- YOUR INSTRUCTIONS: The listing below holds a line with "Authority Emergency Response" and a line with "OFFICE OF THE". Reproduce those two lines exactly, plus everything between them.

- SUPPLIED DATA:
────────────────

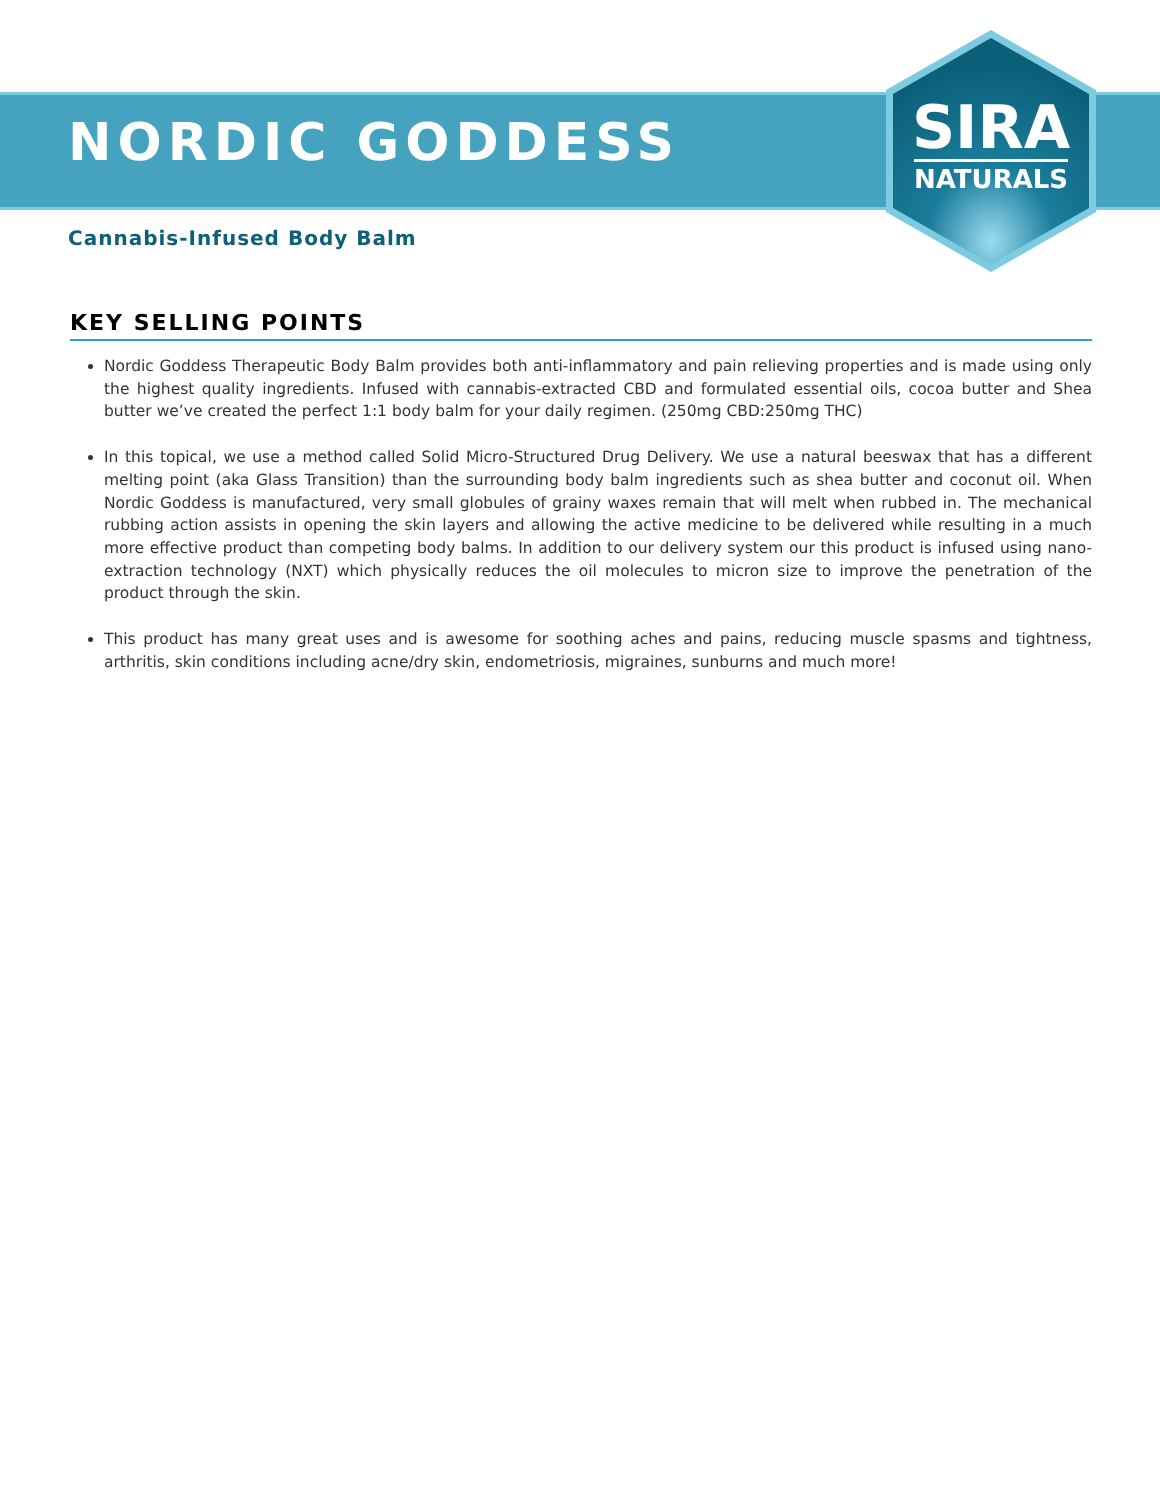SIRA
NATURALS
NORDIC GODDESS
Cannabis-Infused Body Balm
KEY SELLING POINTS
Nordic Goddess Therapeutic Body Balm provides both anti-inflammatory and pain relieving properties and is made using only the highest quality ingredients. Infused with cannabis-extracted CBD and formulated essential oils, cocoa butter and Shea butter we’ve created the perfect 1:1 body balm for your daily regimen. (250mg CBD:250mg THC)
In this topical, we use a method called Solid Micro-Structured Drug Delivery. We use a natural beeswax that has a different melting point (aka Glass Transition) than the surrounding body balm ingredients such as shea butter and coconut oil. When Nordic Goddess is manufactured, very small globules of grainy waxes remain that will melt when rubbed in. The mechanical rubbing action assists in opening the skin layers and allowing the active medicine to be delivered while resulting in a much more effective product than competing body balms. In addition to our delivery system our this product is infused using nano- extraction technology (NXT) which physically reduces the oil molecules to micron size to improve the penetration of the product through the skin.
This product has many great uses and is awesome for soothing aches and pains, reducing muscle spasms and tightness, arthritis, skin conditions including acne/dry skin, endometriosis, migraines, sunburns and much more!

────────────────

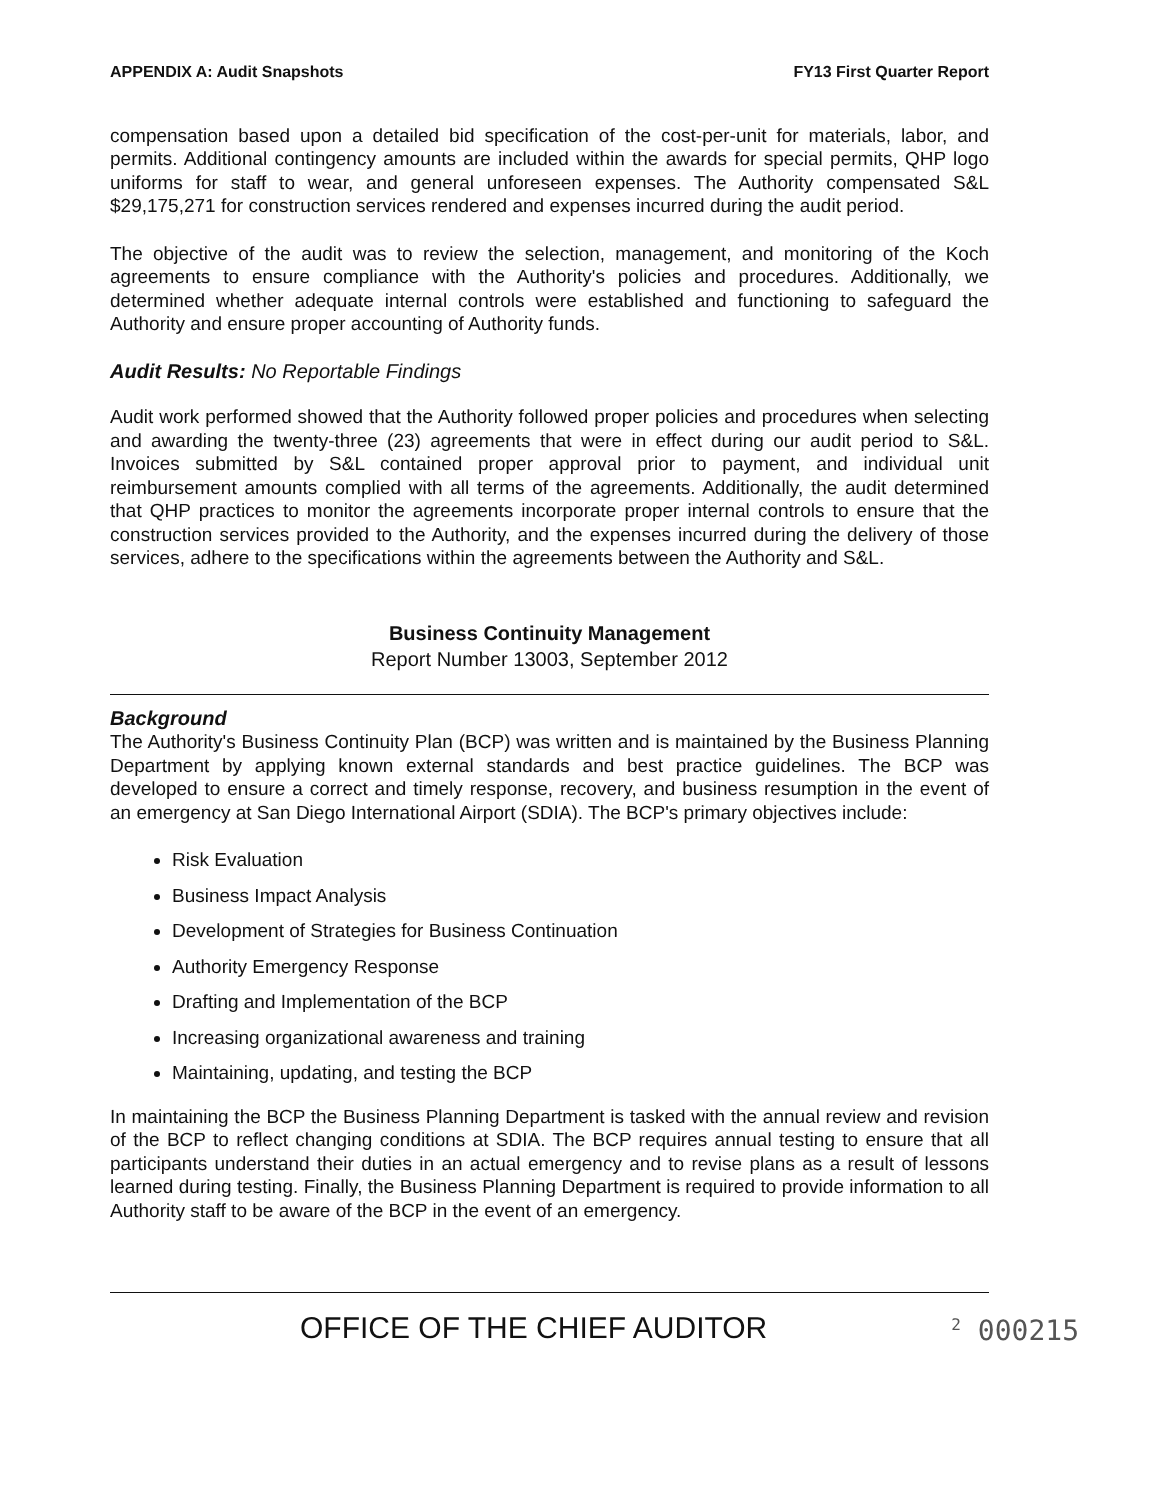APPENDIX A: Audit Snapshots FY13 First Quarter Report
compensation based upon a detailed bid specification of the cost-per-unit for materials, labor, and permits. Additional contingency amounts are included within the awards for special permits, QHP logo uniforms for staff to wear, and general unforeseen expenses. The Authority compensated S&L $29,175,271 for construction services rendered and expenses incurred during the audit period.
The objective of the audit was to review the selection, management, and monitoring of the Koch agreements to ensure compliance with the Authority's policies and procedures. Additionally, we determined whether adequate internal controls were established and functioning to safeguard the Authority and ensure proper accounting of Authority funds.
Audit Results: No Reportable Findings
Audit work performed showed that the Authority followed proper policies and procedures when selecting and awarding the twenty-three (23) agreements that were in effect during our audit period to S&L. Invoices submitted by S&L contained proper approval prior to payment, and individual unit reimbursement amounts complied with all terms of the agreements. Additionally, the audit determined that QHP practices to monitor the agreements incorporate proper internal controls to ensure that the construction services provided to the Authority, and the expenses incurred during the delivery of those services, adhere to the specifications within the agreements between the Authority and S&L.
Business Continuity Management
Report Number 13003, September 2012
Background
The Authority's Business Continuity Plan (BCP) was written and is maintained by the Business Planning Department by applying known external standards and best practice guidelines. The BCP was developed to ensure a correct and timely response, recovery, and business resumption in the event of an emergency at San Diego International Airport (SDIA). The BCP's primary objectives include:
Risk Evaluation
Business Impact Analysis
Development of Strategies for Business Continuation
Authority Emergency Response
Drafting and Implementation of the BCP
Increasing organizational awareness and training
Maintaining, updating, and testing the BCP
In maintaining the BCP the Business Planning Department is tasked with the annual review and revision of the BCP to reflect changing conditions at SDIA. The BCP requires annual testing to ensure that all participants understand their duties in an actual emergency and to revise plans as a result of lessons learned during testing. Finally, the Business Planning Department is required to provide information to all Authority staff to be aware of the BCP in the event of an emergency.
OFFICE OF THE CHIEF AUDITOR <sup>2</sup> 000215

────────────────

- EXERCISE OUTPUT:
Authority Emergency Response
Drafting and Implementation of the BCP
Increasing organizational awareness and training
Maintaining, updating, and testing the BCP
In maintaining the BCP the Business Planning Department is tasked with the annual review and revision of the BCP to reflect changing conditions at SDIA. The BCP requires annual testing to ensure that all participants understand their duties in an actual emergency and to revise plans as a result of lessons learned during testing. Finally, the Business Planning Department is required to provide information to all Authority staff to be aware of the BCP in the event of an emergency.
OFFICE OF THE CHIEF AUDITOR <sup>2</sup> 000215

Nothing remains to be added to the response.